Happily, the "strength" of an aircraft structure is complex and multi faceted. There are many design opportunities to optimize the design. Strong is nice, but it's usually either very heavy, or very expensive. But too strong may eventually break, either by overload, or fatigue. As India Two Four shows, "strong" is better when it is carefully balanced with flexible, as the flexing will relieve the need to carry the load somewhat.
Changing an airframe by "strengthening" requires a lot of applied knowledge. Just adding a gusset or doubler here and there can have the effect of shifting the load to be carried to another part of the airframe, which is perhaps even less able to sustain those loads, and possibly eve concentrating the load at that more vulnerable place.
The change to the structure can also cause the intended flexing to happen differently, and disastrously. I recall reading of an early German monoplane, which suffered wing failure during test flight. The designer strengthened the wing spars, and failed at even a lesser load. By strengthening the spar, the designer unwittingly changed changed how the wing flexed under G load, and now, as G was pulled, the wings flexed so as to increase their angle of incidence near the tips, and ripped them off. The spar had been strengthened behind the flexing axis of the wing. So if you're going to stiffen a wing structure, the leading edge is probably the place to do it.
The "get you home" properties of an airframe are often as much about multiple load paths, as a "strong" or "tough" structure. It's nice to have a wing with many spars (Lear Jet, for example), so if a spar fails, the rest will get you home. COnsidering the durability of the dH Mosquito. it was wood, with so many load paths that if you shot away some, the rest would carry the load, hoping of course that the pilot then recognized the need to handle compromised airframe with a gentle touch.
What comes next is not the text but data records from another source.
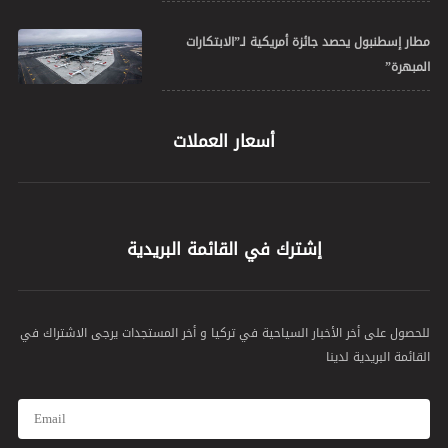
مطار إسطنبول يحصد جائزة أمريكية لـ”الابتكارات
المبهرة”
أسعار العملات
إشترك في القائمة البريدية
للحصول على أخر الأخبار السياحية في تركيا و أخر المستجدات يرجى الاشتراك في
القائمة البريدية لدينا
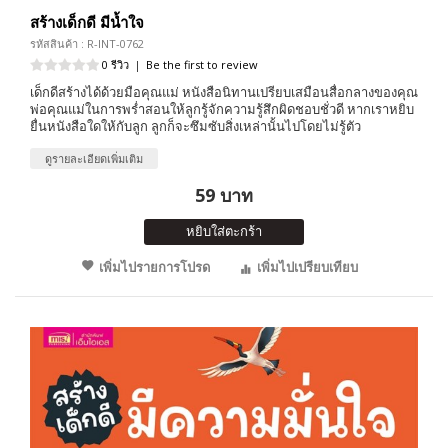
สร้างเด็กดี มีน้ำใจ
รหัสสินค้า : R-INT-0762
0 รีวิว
|
Be the first to review
เด็กดีสร้างได้ด้วยมือคุณแม่ หนังสือนิทานเปรียบเสมือนสื่อกลางของคุณ
พ่อคุณแม่ในการพร่ำสอนให้ลูกรู้จักความรู้สึกผิดชอบชั่วดี หากเราหยิบ
ยื่นหนังสือใดให้กับลูก ลูกก็จะซึมซับสิ่งเหล่านั้นไปโดยไม่รู้ตัว
ดูรายละเอียดเพิ่มเติม
59 บาท
หยิบใส่ตะกร้า
เพิ่มไปรายการโปรด
เพิ่มไปเปรียบเทียบ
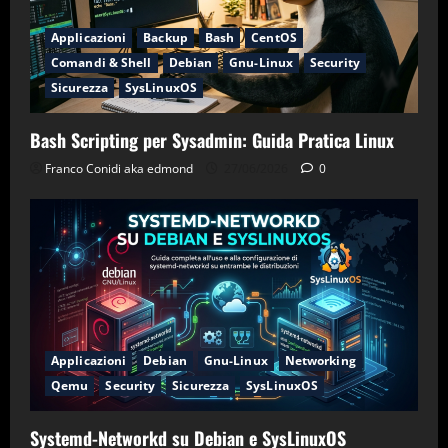
Applicazioni
Backup
Bash
CentOS
Comandi & Shell
Debian
Gnu-Linux
Security
Sicurezza
SysLinuxOS
Bash Scripting per Sysadmin: Guida Pratica Linux
Franco Conidi aka edmond
27/06/2026
0
Applicazioni
Debian
Gnu-Linux
Networking
Qemu
Security
Sicurezza
SysLinuxOS
Systemd-Networkd su Debian e SysLinuxOS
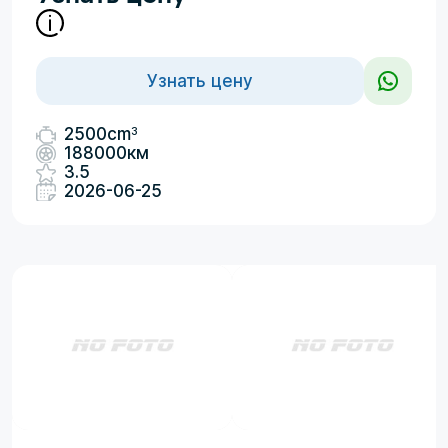
Узнать цену
3
2500cm
188000км
3.5
2026-06-25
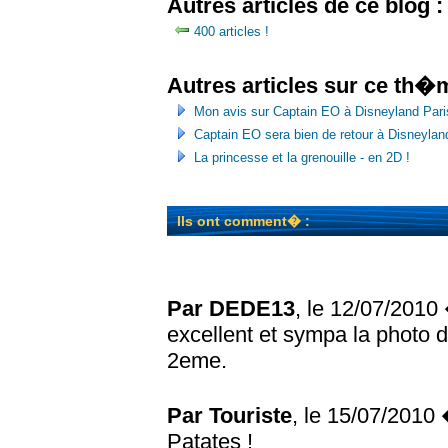
Autres articles de ce blog :
400 articles !
Autres articles sur ce th�
Mon avis sur Captain EO à Disneyland Pari
Captain EO sera bien de retour à Disneylan
La princesse et la grenouille - en 2D !
Ils ont comment� :
Par DEDE13
, le 12/07/201
excellent et sympa la photo d
2eme.
Par Touriste
, le 15/07/2010
Patates !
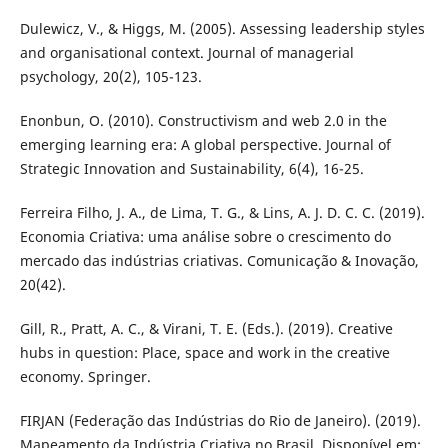
Dulewicz, V., & Higgs, M. (2005). Assessing leadership styles
and organisational context. Journal of managerial
psychology, 20(2), 105-123.
Enonbun, O. (2010). Constructivism and web 2.0 in the
emerging learning era: A global perspective. Journal of
Strategic Innovation and Sustainability, 6(4), 16-25.
Ferreira Filho, J. A., de Lima, T. G., & Lins, A. J. D. C. C. (2019).
Economia Criativa: uma análise sobre o crescimento do
mercado das indústrias criativas. Comunicação & Inovação,
20(42).
Gill, R., Pratt, A. C., & Virani, T. E. (Eds.). (2019). Creative
hubs in question: Place, space and work in the creative
economy. Springer.
FIRJAN (Federação das Indústrias do Rio de Janeiro). (2019).
Mapeamento da Indústria Criativa no Brasil. Disponível em:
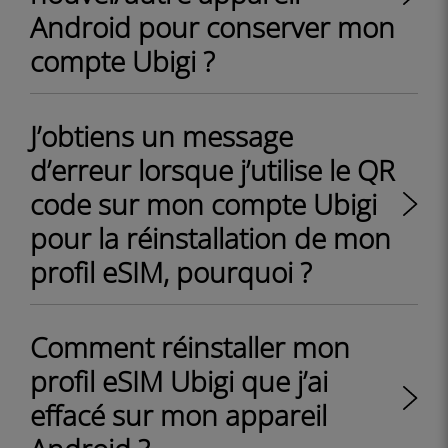
Android pour conserver mon
compte Ubigi ?
J’obtiens un message
d’erreur lorsque j’utilise le QR
code sur mon compte Ubigi
pour la réinstallation de mon
profil eSIM, pourquoi ?
Comment réinstaller mon
profil eSIM Ubigi que j’ai
effacé sur mon appareil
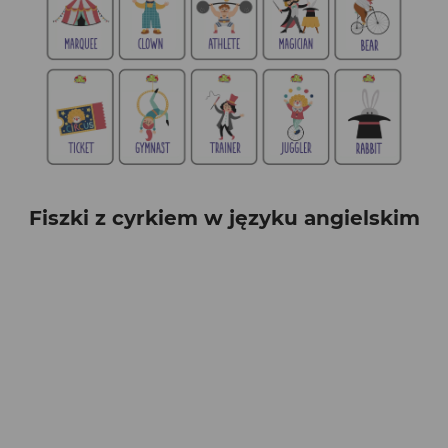
Fiszki z cyrkiem w języku angielskim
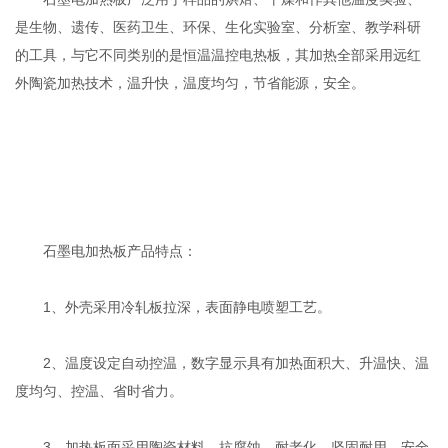
是生物、遗传、医药卫生、环保、生化实验室、分析室、教学科研
的工具，与它不同类别的是恒温温控电热板，其加热全部采用远红
外陶瓷加热技术，温升快，温度均匀，节省能源，安全。
石墨电加热板产品特点：
1、外壳采用冷轧板拉深，表面静电喷塑工艺。
2、温度设定自动控温，数字显示具有加热面积大、升温快、温
度均匀、控温、省时省力。
3、加热板面采用陶瓷材料，抗腐蚀、耐老化、坚固耐用、安全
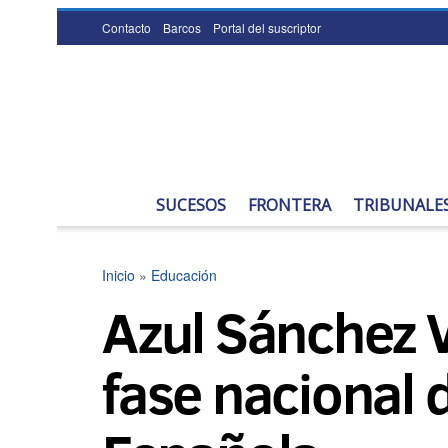
Contacto
Barcos
Portal del suscriptor
SUCESOS
FRONTERA
TRIBUNALE
Inicio
»
Educación
Azul Sánchez Va
fase nacional 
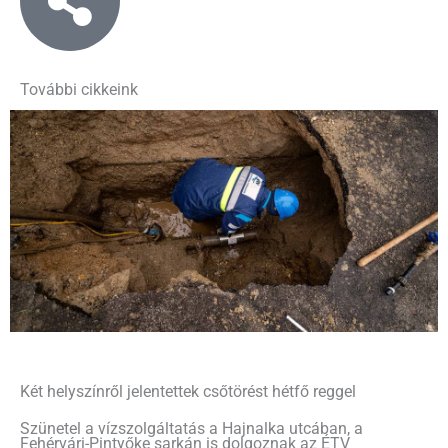
További cikkeink
Két helyszínről jelentettek csőtörést hétfő reggel
Szünetel a vízszolgáltatás a Hajnalka utcában, a
Fehérvári-Pintyőke sarkán is dolgoznak az ÉTV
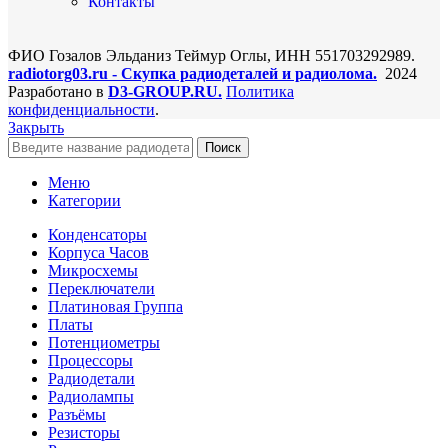
Контакты
ФИО Гозалов Эльданиз Теймур Оглы, ИНН 551703292989.
radiotorg03.ru - Скупка радиодеталей и радиолома.
2024
Разработано в
D3-GROUP.RU.
Политика
конфиденциальности
.
Закрыть
Поиск
Меню
Категории
Конденсаторы
Корпуса Часов
Микросхемы
Переключатели
Платиновая Группа
Платы
Потенциометры
Процессоры
Радиодетали
Радиолампы
Разъёмы
Резисторы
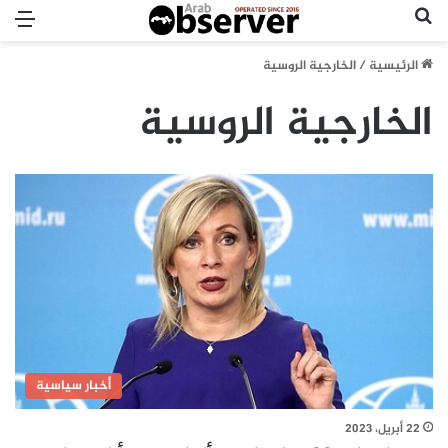
بحث عن
الق
الرئيسية
/
الخارجية الروسية
الخارجية الروسية
أخبار سياسية
22 أبريل، 2023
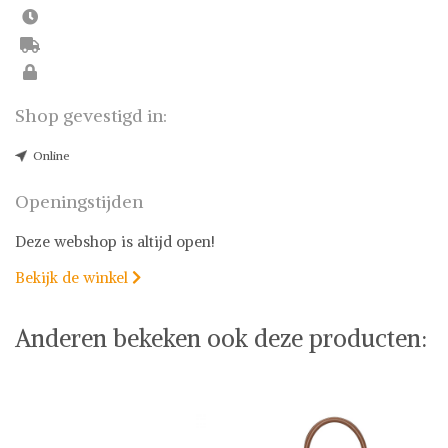
Shop gevestigd in:
Online
Openingstijden
Deze webshop is altijd open!
Bekijk de winkel

Anderen bekeken ook deze producten:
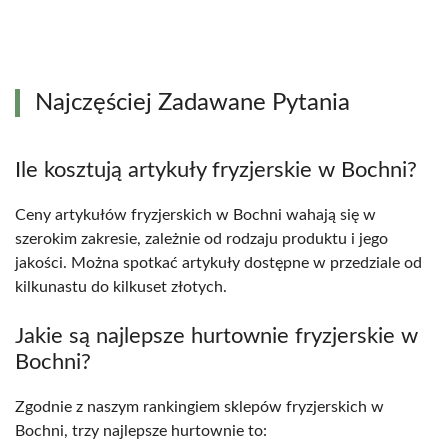
Najczęściej Zadawane Pytania
Ile kosztują artykuły fryzjerskie w Bochni?
Ceny artykułów fryzjerskich w Bochni wahają się w
szerokim zakresie, zależnie od rodzaju produktu i jego
jakości. Można spotkać artykuły dostępne w przedziale od
kilkunastu do kilkuset złotych.
Jakie są najlepsze hurtownie fryzjerskie w
Bochni?
Zgodnie z naszym rankingiem sklepów fryzjerskich w
Bochni, trzy najlepsze hurtownie to:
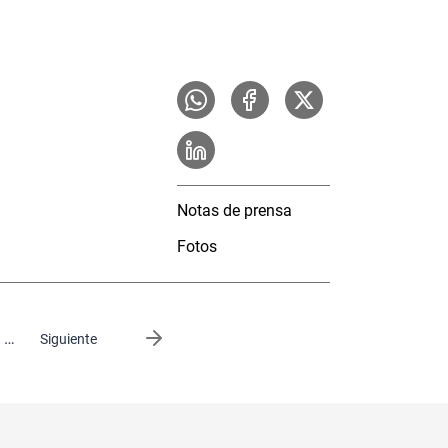
Notas de prensa
Fotos
…
Siguiente página
Siguiente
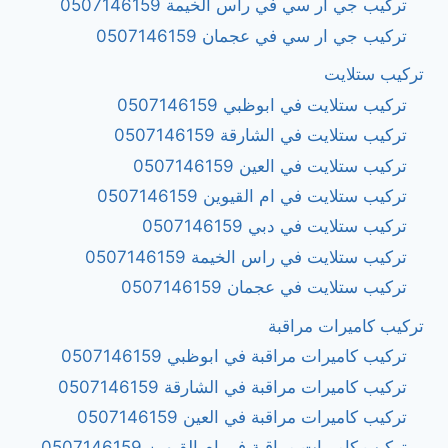
تركيب جي ار سي في راس الخيمة 0507146159
تركيب جي ار سي في عجمان 0507146159
تركيب ستلايت
تركيب ستلايت في ابوظبي 0507146159
تركيب ستلايت في الشارقة 0507146159
تركيب ستلايت في العين 0507146159
تركيب ستلايت في ام القيوين 0507146159
تركيب ستلايت في دبي 0507146159
تركيب ستلايت في راس الخيمة 0507146159
تركيب ستلايت في عجمان 0507146159
تركيب كاميرات مراقبة
تركيب كاميرات مراقبة في ابوظبي 0507146159
تركيب كاميرات مراقبة في الشارقة 0507146159
تركيب كاميرات مراقبة في العين 0507146159
تركيب كاميرات مراقبة في ام القيوين 0507146159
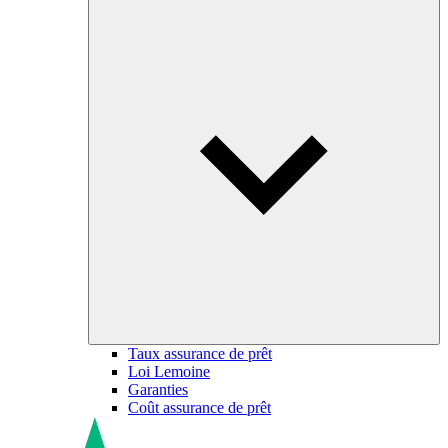
Taux assurance de prêt
Loi Lemoine
Garanties
Coût assurance de prêt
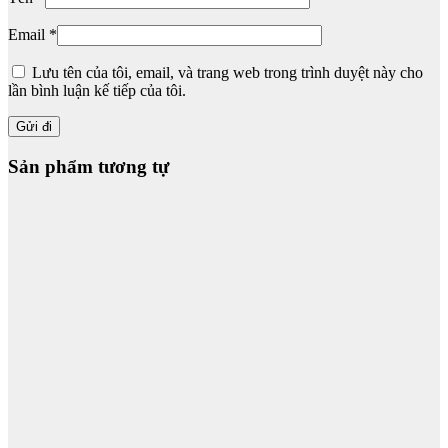
Email
*
Lưu tên của tôi, email, và trang web trong trình duyệt này cho
lần bình luận kế tiếp của tôi.
Sản phẩm tương tự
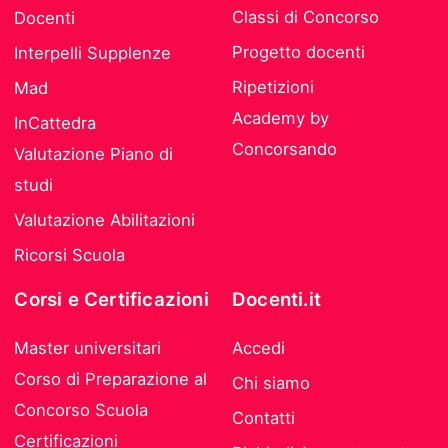
Classi di Concorso
Docenti
Progetto docenti
Interpelli Supplenze
Ripetizioni
Mad
Academy by
InCattedra
Concorsando
Valutazione Piano di
studi
Valutazione Abilitazioni
Ricorsi Scuola
Corsi e Certificazioni
Docenti.it
Master universitari
Accedi
Corso di Preparazione al
Chi siamo
Concorso Scuola
Contatti
Certificazioni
This nice characteristic of a well designed aircraft is found in many good designs as layered structure, so one layer can fail, and the others carry the load. "Built up" wing spars are generally an example of this, where multiple pieces make up the spar caps, so if one is broken the others carry the load until you get home.
The back side of this is the possibility of a "latent failure" such that an element of the structure has been damaged (fatigue/corrosion/overload) but the associated structure is still carrying the load, so the failure is undetected. Good inspectability is vital.
Aircraft structure is a fascinating subject to learn, and there is seemingly endless material.